Drought conditions are part of the freshwater fishing landscape and can easily occupy weeks to months of time. For addicted anglers, that’s way too long to sit on the sidelines and wait for some heavy rainfalls. As fishermen, we like to go when the opportunity presents itself. Therefore, a number of tips and tactics exist that can help anglers succeed when water conditions diminish in volume and increase in clarity.

Many trout enthusiasts consider drought conditions negative, but in reality, said circumstances are just different than when the water is hurriedly flushing through. Trout anglers need to be able to adjust their strategy in how they attack the waterway. Riffles and runs that contained oxygenated, bubbly water are tame and tamped down depending on the personality of the stream. Occasionally, trout that prefer these spots move to better pocket water if it exists in low-water circumstances.

Many pockets that form in high water might not exist as they just become too shallow in low water. Conversely, some pockets that did not show themselves when water levels were high may make a distinct appearance within the shallow, surrounding landscape. Pocket water is always worth casting to, and that fact remains constant during low water. If fish aren’t present or don’t oblige after many dozens of pocket water attempts, then the effort, while worthy, needs to get adjusted as a stream hike continues.

Large pools always hold their share of trout, but during low water, they really shine. The term “deep” is relative to the system one is fishing. On a really small stream, a section containing depth might range from 4 to 8 feet in order to be considered deep, whereas other mid-size rivers, creeks, or streams might have deeper portions of 10 feet or more. Cooler water that distinguishes itself from the warmer shallows heated by the sun are a welcome sanctuary for trout. In addition, deep pools are a better defensive station from birds of prey, small mammals, and snakes that dine on fish. Birds such as herons, hawks, and eagles love trout and have superb skills at catching them.

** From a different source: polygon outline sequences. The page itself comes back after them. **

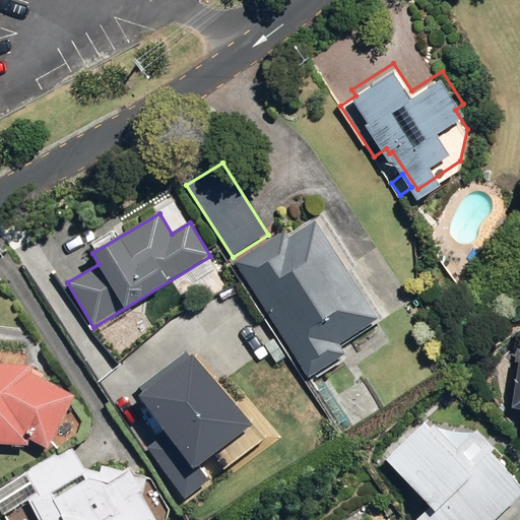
[(236,263),(310,376),(346,352),(339,341),(379,315),(316,219),(289,237),(285,231),(236,263)]
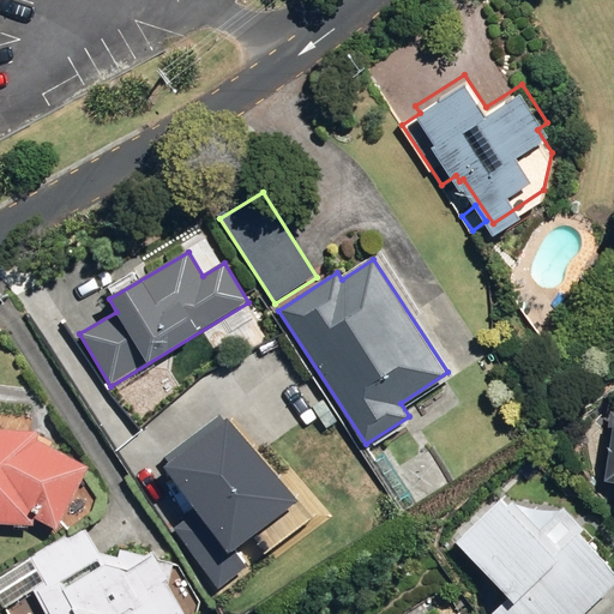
[(221,590),(247,566),(234,549),(299,500),(227,419),(224,420),(220,414),(164,457),(169,464),(163,468),(197,512),(174,528),(221,590)]
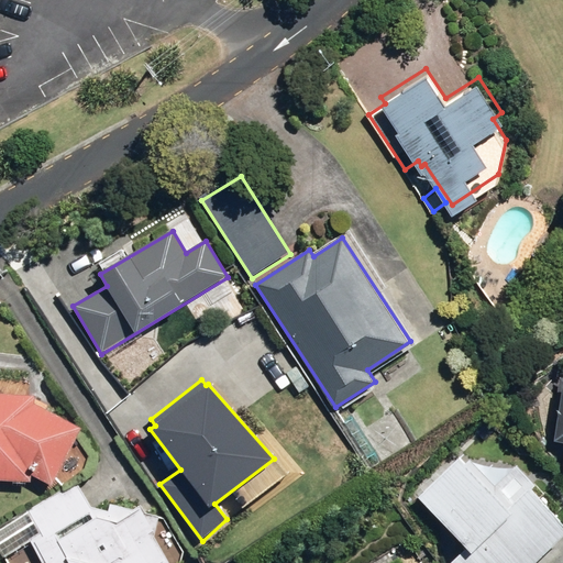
[(562,384),(553,439),(562,440),(562,384)]
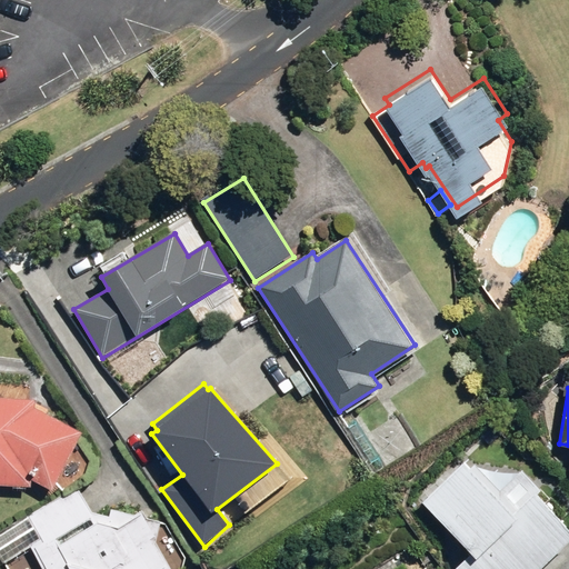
[(31,482),(52,492),(82,435),(36,409),(36,402),(0,400),(0,488),(31,490),(31,482)]
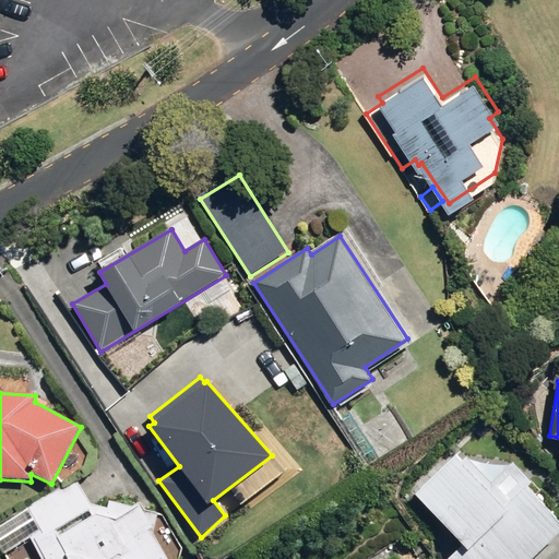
[(423,486),(472,535),(453,554),(459,558),(528,558),(558,530),(558,504),(531,477),(512,496),(463,447),(423,486)]
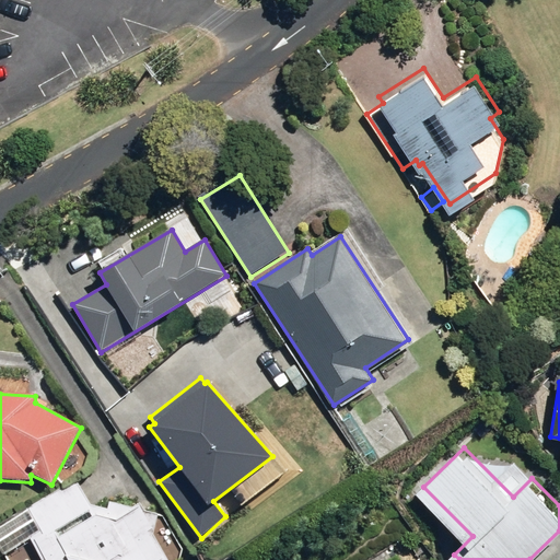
[(6,559),(179,559),(181,556),(158,518),(144,514),(140,508),(136,511),(113,508),(108,513),(91,511),(76,485),(0,531),(0,552),(1,552),(6,559)]
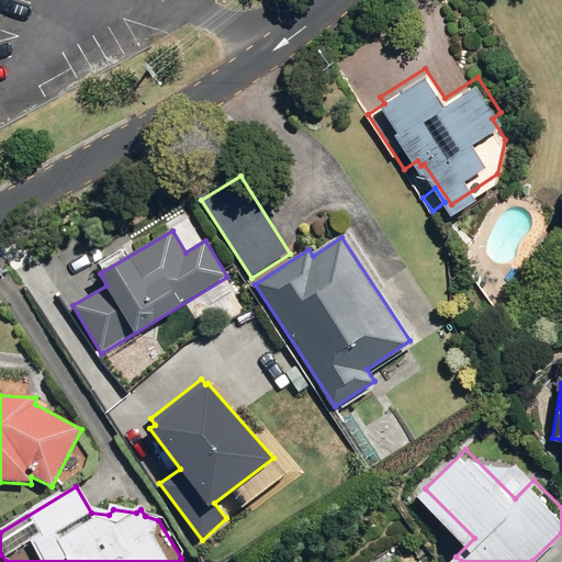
All buildings are outlined.
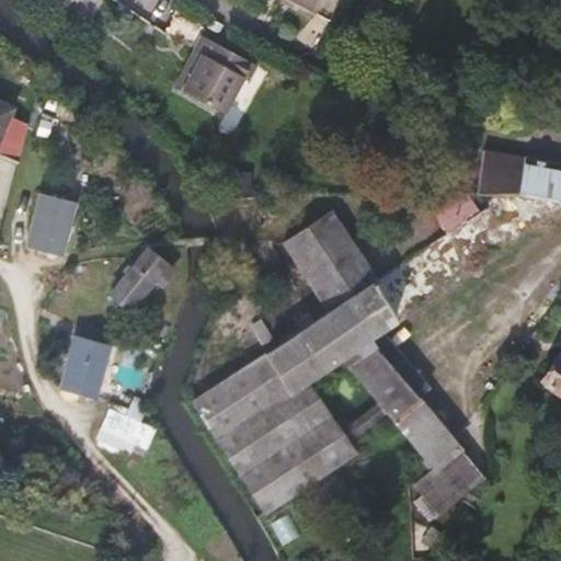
[(297,0),(301,2),(320,12),(325,0),(297,0)]
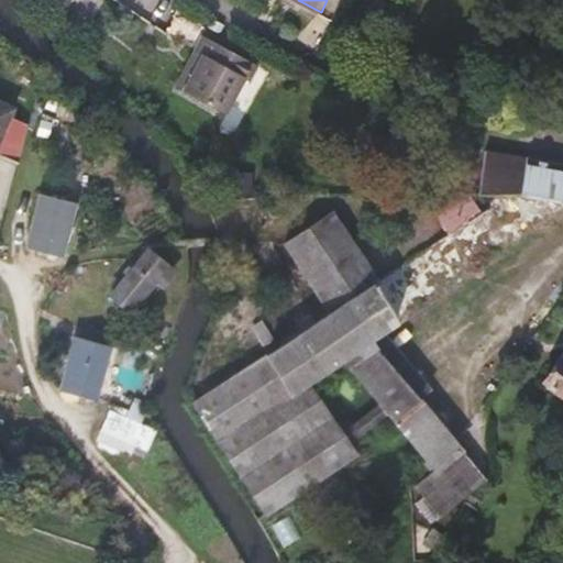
[(218,46),(192,94),(244,121),(263,87),(266,88),(273,76),(218,46)]
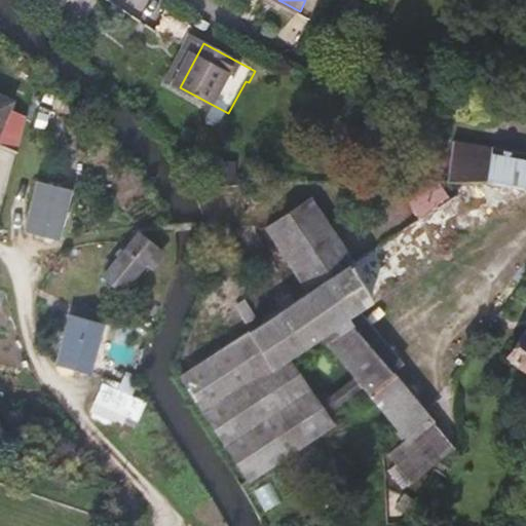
[(0,127),(9,109),(0,104),(0,127)]
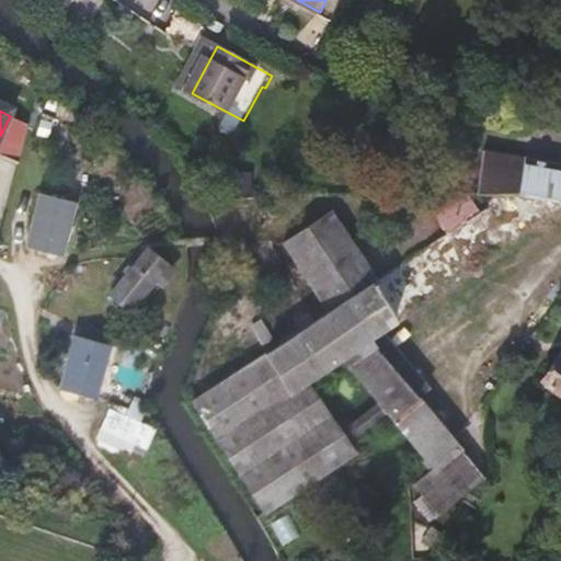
[(560,163),(484,150),(478,192),(481,192),(560,201),(560,163)]
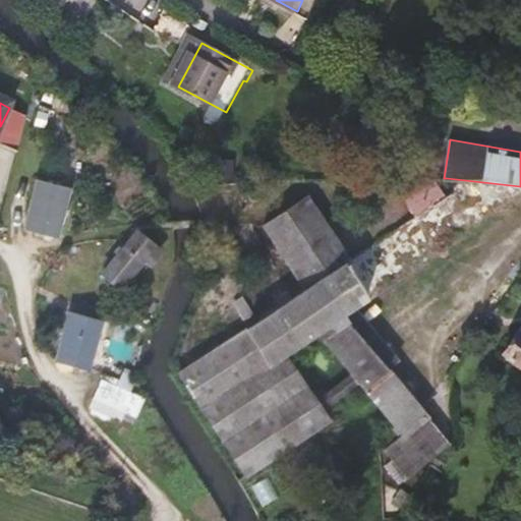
[(281,355),(296,346),(316,331),(365,389),(389,368),(342,314),(355,305),(520,190),(520,186),(447,178),(444,178),(402,185),(422,213),(351,262),(307,197),(266,226),(308,290),(295,299),(292,295),(280,304),(282,307),(277,310),(278,311),(258,325),(281,355)]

Fishing behind and within structure is also a method to obtain bites when water levels are down. Fish that swam comfortably out in the open are more likely to retreat to the safety of heavy cover. Undercut banks, tree roots, pockets under boulders, and fallen trees are just a handful of places to cast. Of course, structure is always a worthwhile endeavor, but during a drought, fish have to find different ways to attack their prey while hiding from predators. Cast near any of these items, and there’s a good chance a fish will rocket out to grab the bait. Anglers may only get one shot at a hook-up, so it’s important to be ready. Short strikes are common during a drought due to the fish being extra spooky.

Dawn and dusk (right into the dark) are great times to fish because limited light encourages fish to attack presentations. They feel less stressed about darting from cover and wholeheartedly trying to eat the offering. If there is a good hatch during any of these times, fly fishermen will find their greatest success. After a spot has received numerous presentations without hook-ups, anglers should consider changing flies or moving to the next location.

Downsizing offerings is always a good idea during low and clear water.   Microflies can catch when larger streamers come up lame! Trout Magnets now have a new, younger cousin called the Mini Magnet. Low and clear is a perfect time to give them a try! And as always, small live bait options such as a red or mealworm on 2- to 4-pound test line might just get the job accomplished.

Anywhere there are shadows cast by tree limbs, boulders, bridge crossings, or log jams, fishermen have an enhanced chance at moving trout. What’s more, low water conditions are a good time to seek streams that have a dense canopy where foliage blocks out a high percentage of the sun. Lastly, even within a drought state, a light rainfall or drizzle is often a positive event that changes the stream’s dynamic, no matter how briefly. The precipitation can be the spark to ignite the bite; thus, anglers should get out during or immediately following rain.